SIF demise threatens payments hike

Lawyers face a hike in their SIF contributions next year following the Law Society's decision last week to scrap the fund by September 2000.

The extra payments will provide cover for the surge of claims expected in the run-up to SIF's demise and provide cover for Year 2000 claims.

A Law Society spokeswoman says the exact figures have yet to be worked out, but should be ready for council consideration next month.

The long and tortuous campaign to scrap SIF and allow the profession to buy insurance through approved insurers culminated in the Law Society council voting to ditch the compulsory fund last week.

Lawyers can either insure themselves through approved insurers or through SIF's replacement – the Managing General Agency (MGA). The Law Society will be responsible for the MGA, a group scheme for lawyers who do not want to shop around.

A spokesman for City anti-SIF November Group says it welcomes the decision but warns: “There's a lot of hard work that remains to work through the detail and we would emphasise the devil lies in the detail.”

He says the group will collaborate with the Law Society to secure the best deal for the profession. But the November Group is maintaining its support for SIF rebel Michael Dalton, whose High Court challenge to SIF's legality kicks off on 6 July.

Wendy Gray, chairwoman of anti-SIF campaigner the Millennium Group, describes the probable contribution rise as a “double whammy”. She adds: “People will try and get claims in before the deadline because they know SIF are a soft touch. The MGA appears to be the 'Son of SIF' from the proposals I have seen. We will be stuck with the same culture. SIF has a 12-year history of failure. I can't see the market buying it.”

The council's decision to scrap SIF is a rapid U-turn on its original vote in March to keep the fund.

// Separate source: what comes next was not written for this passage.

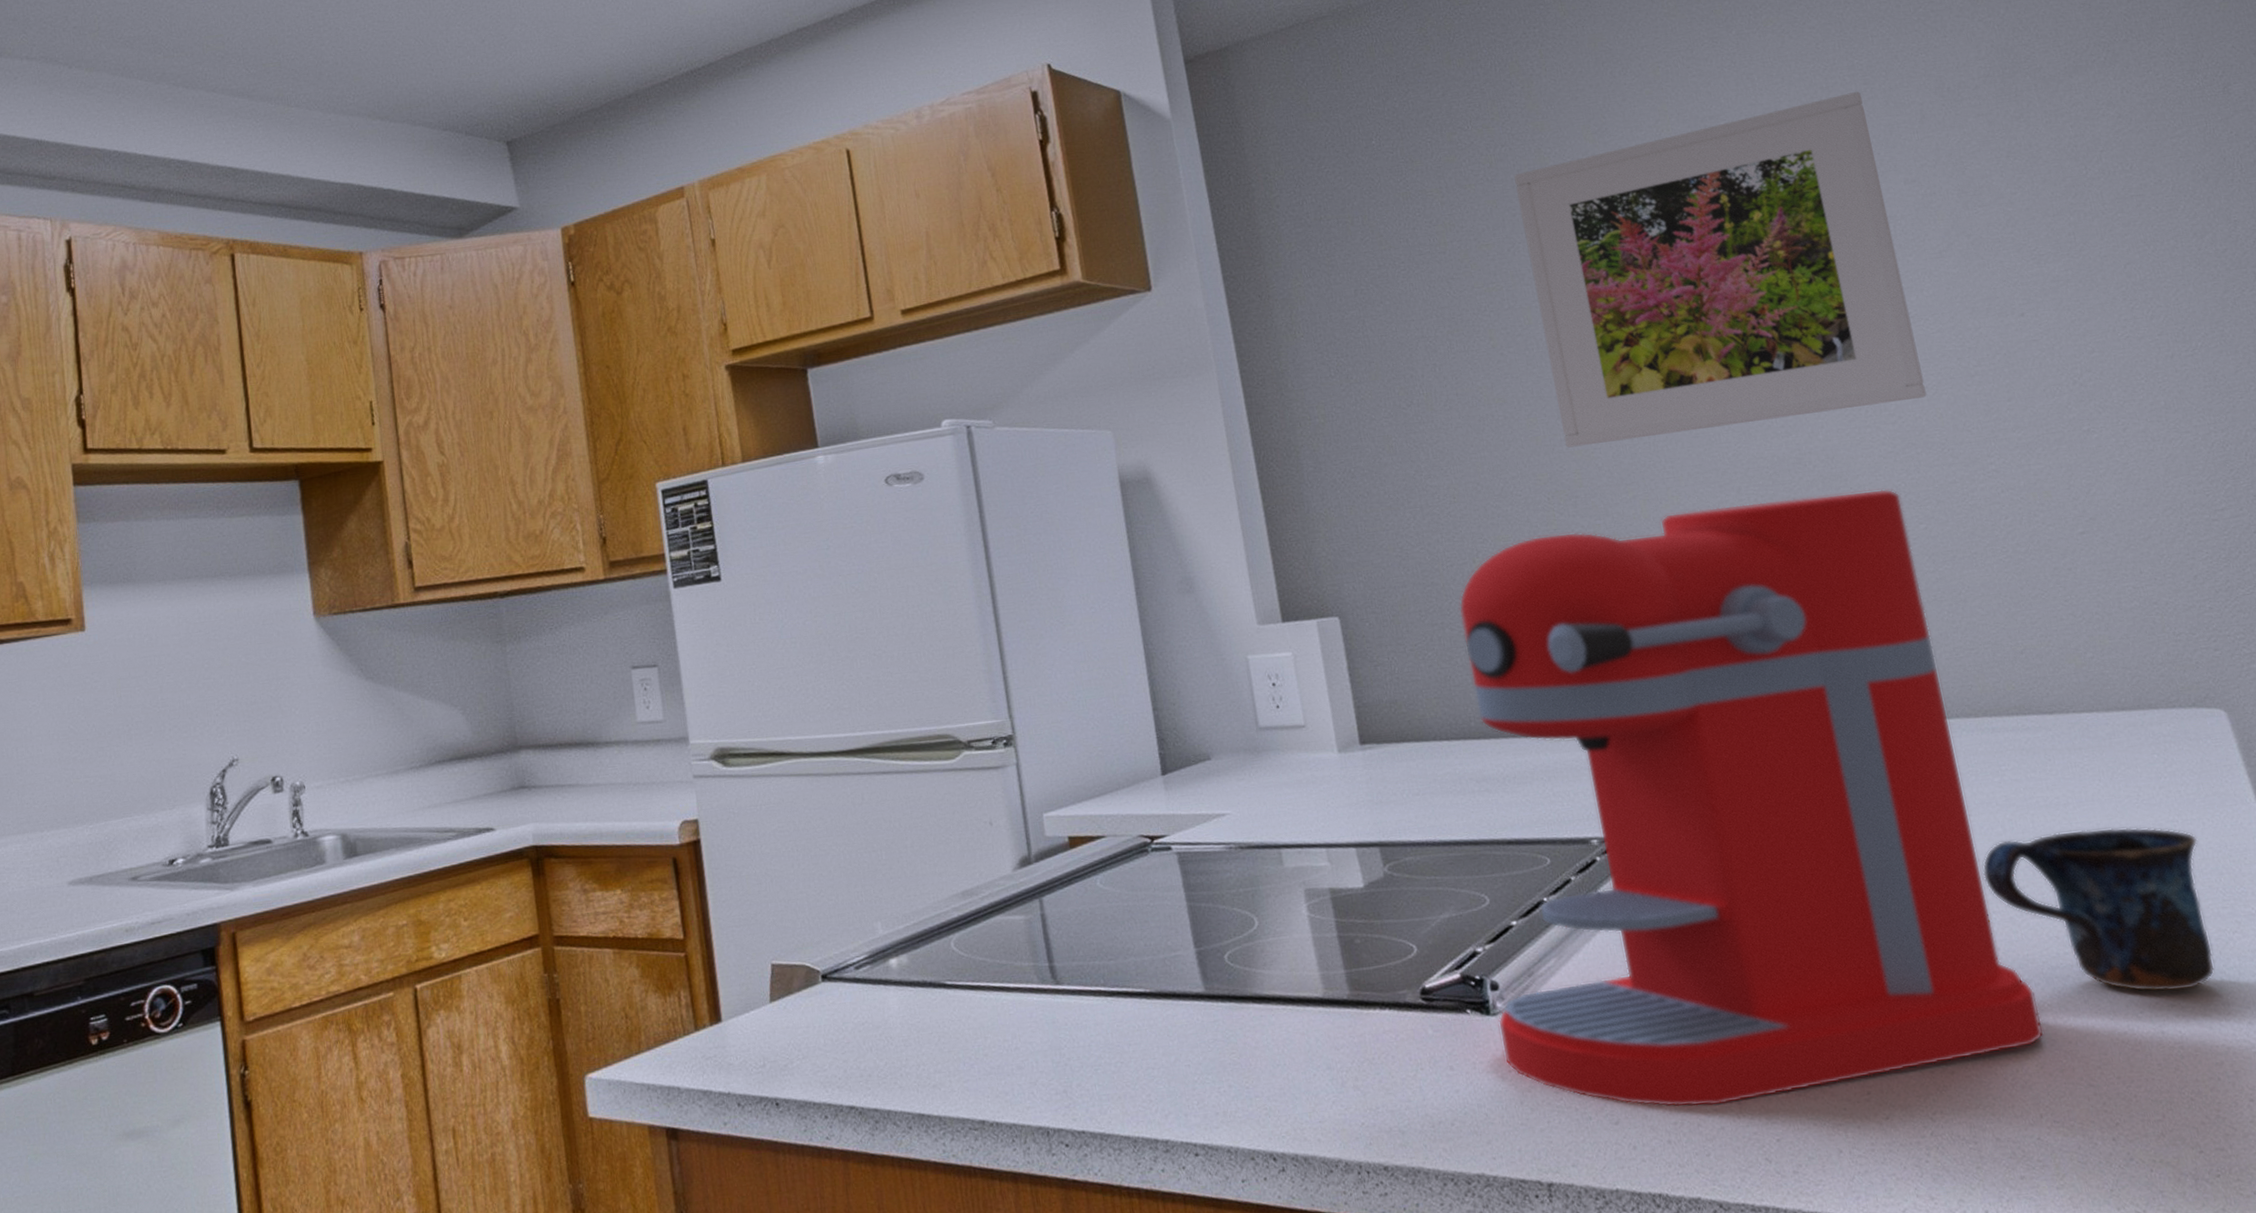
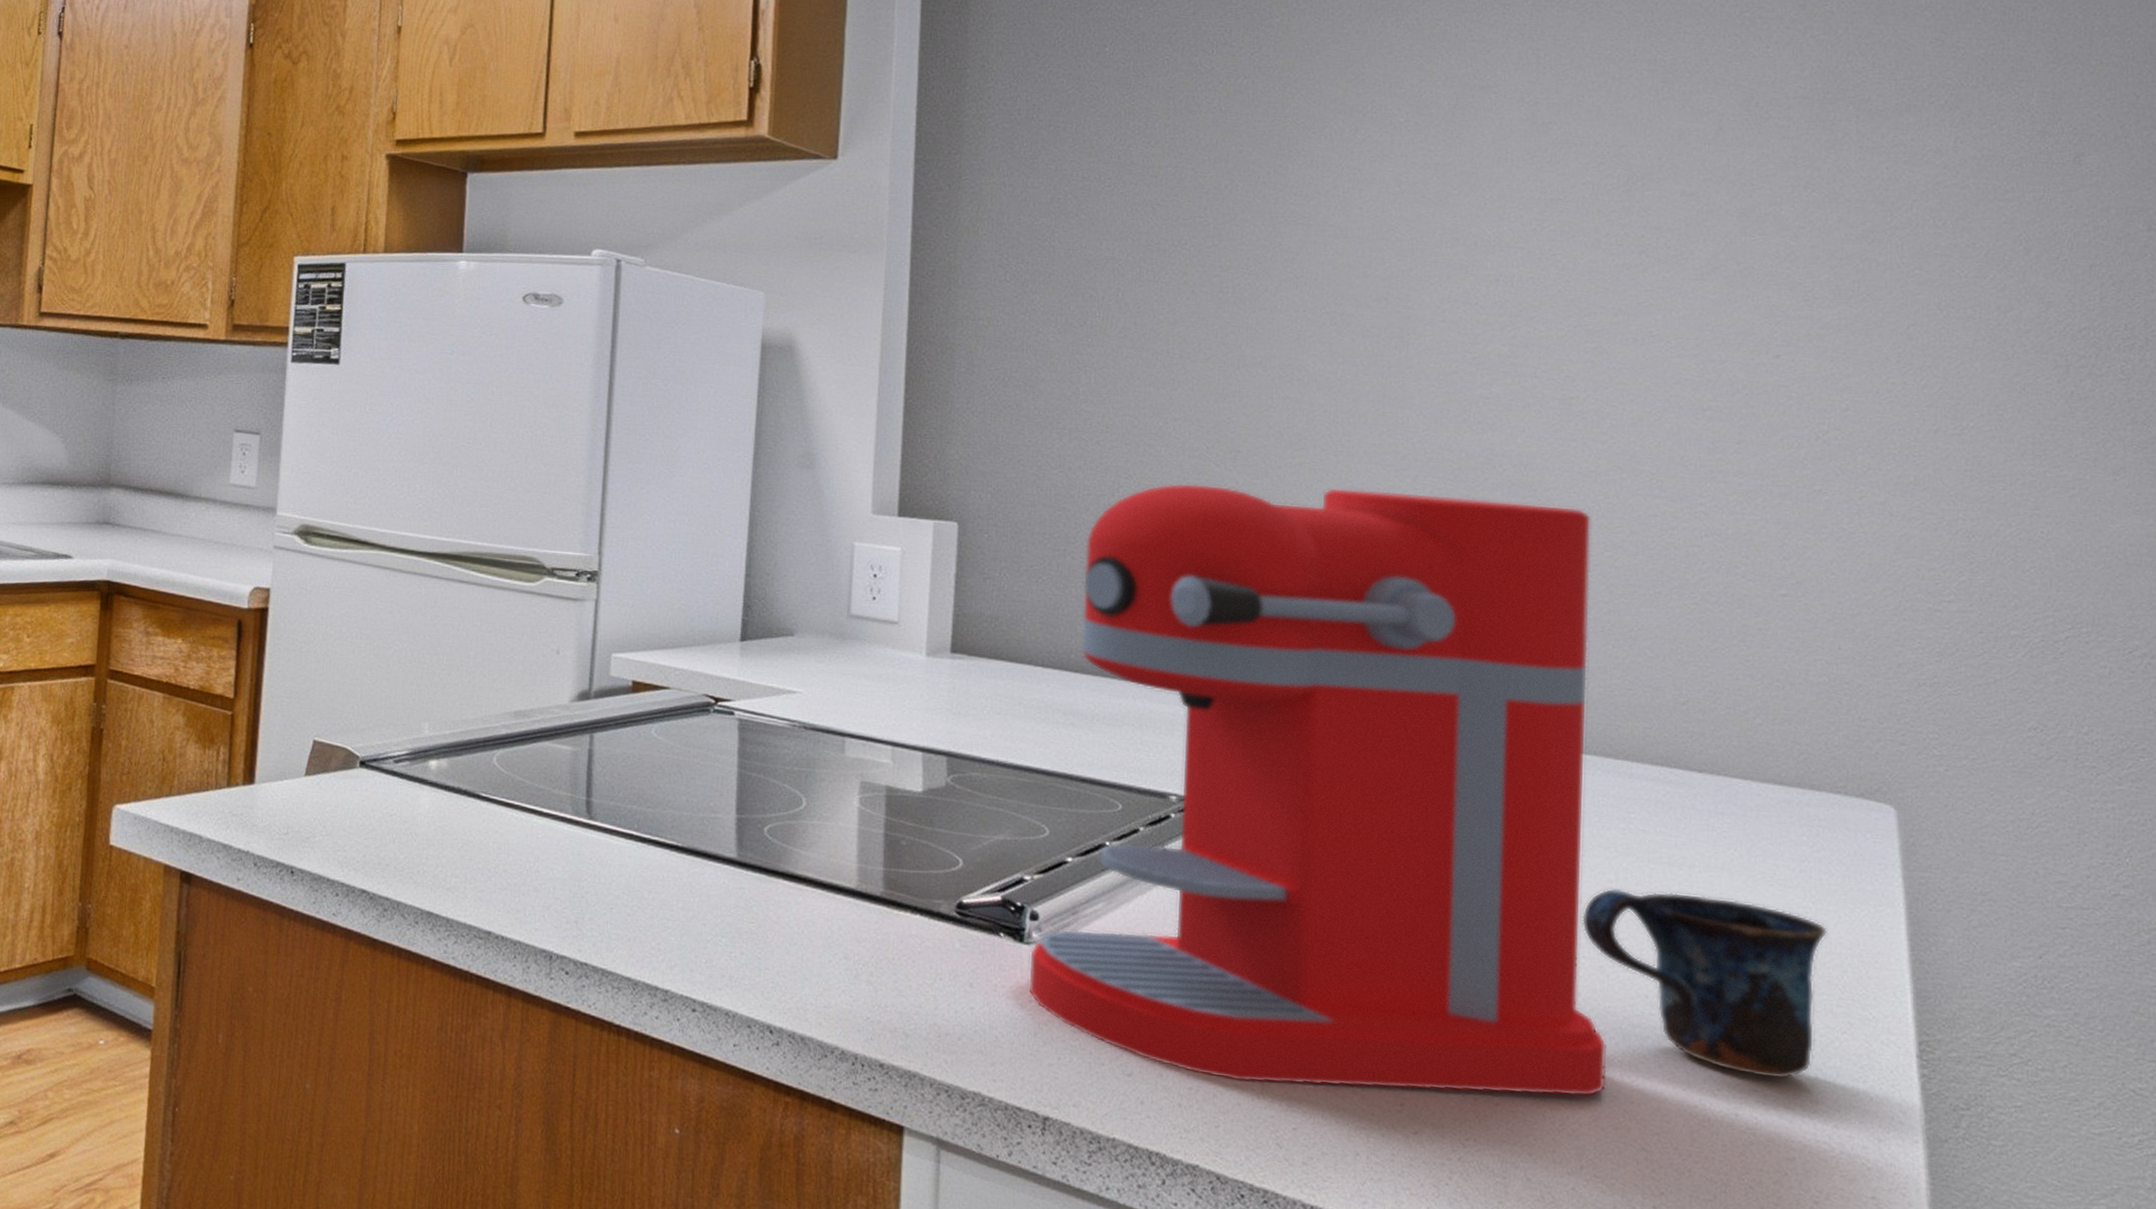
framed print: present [1514,91,1927,448] -> none [1239,88,1656,422]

Pressure on it to ditch SIF became too great after a postal ballot of the whole profession revealed more than 70 per cent of voters wanted the right to choose.

Last week, the council again almost opted to delay making a decision: an amendment calling for yet more consultation with the profession was narrowly defeated by 23 votes to 17 after a passionate plea for action by Law Society president Michael Mathews.

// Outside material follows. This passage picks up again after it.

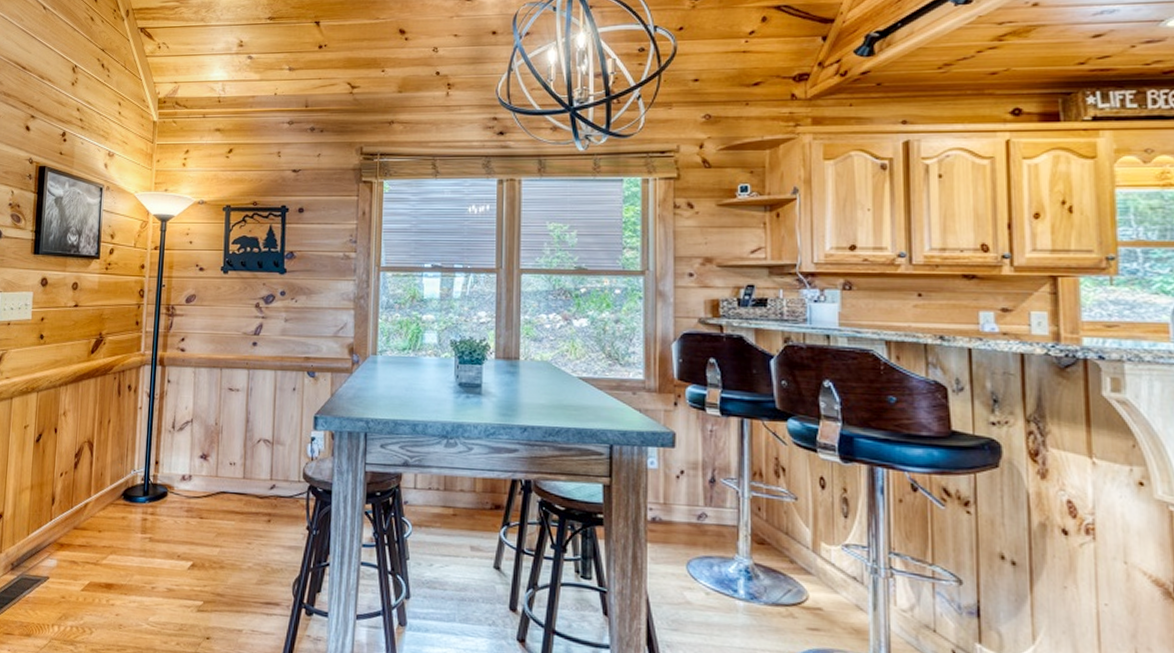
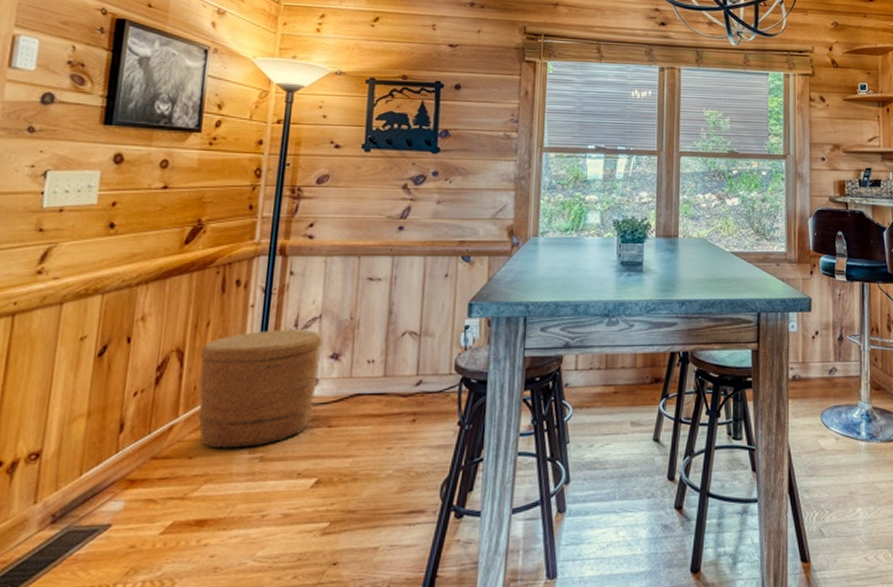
woven basket: none [104,430,194,528] -> present [198,330,323,449]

“The profession has lost confidence with SIF. It has decided – wisely or unwisely – for the open market. We can't abdicate responsibility and throw it all back open. We need to make a decision,” said Mathews.

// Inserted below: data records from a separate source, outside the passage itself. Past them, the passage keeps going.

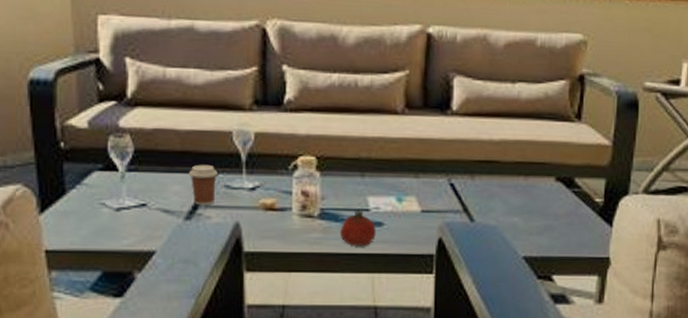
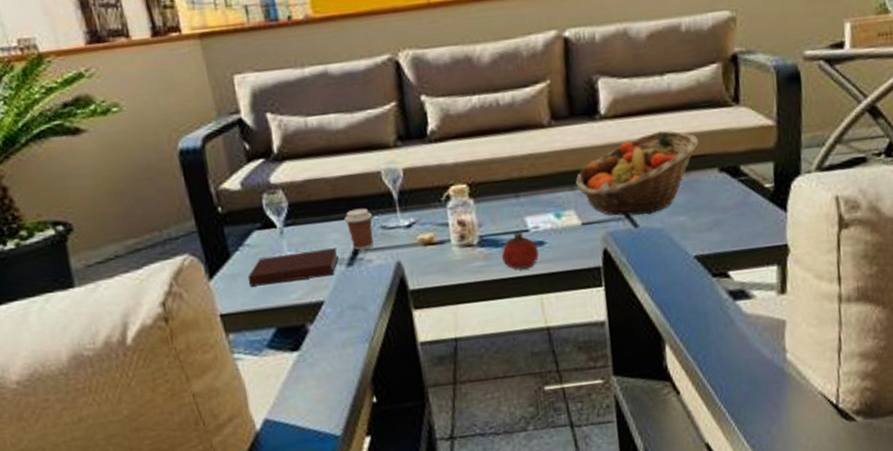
notebook: none [80,199,177,227] -> present [247,248,339,287]
fruit basket: none [421,134,540,211] -> present [575,130,699,216]

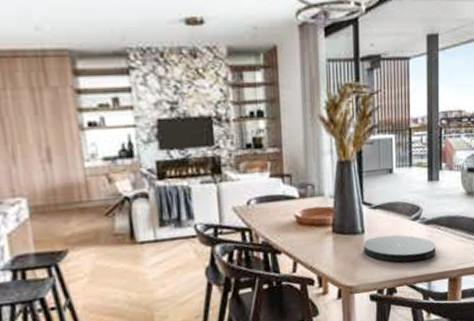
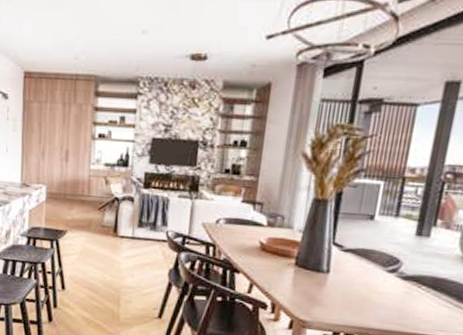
plate: present [363,235,436,263] -> none [324,279,412,316]

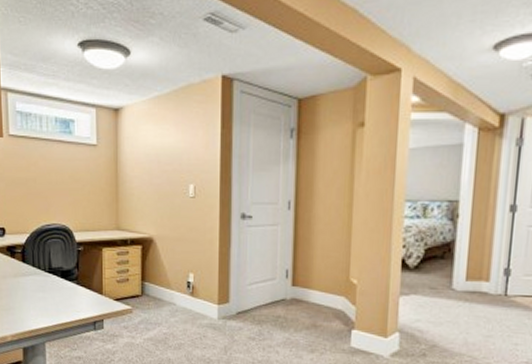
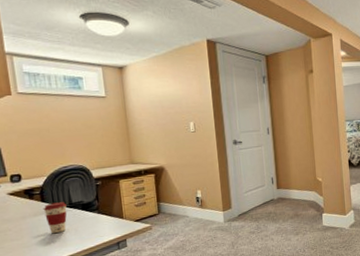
coffee cup: none [23,265,46,300] -> present [43,202,67,234]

Unlike the March vote, in which the votes of the four SIF directors swung the decision in favour of retaining the fund, the directors were this time not allowed to speak, never mind vote.

Angus Andrew, a solicitor at west London firm Osbornes, resigned from the SIF board in disgust, giving him the chance to speak at the debate.

The council plan will include the setting up of an assigned risks pool, which will allow firms that have problems gaining insurance on the open market – perhaps because of unacceptable claims records – to obtain cover.

SIF managing director Elizabeth Mullins comments: “There will be many in the profession who share our disappointment that this unparalleled scheme will shortly come to an end. However, it is time to move on.”


September 1987: Solicitors Indemnity Fund comes into effect.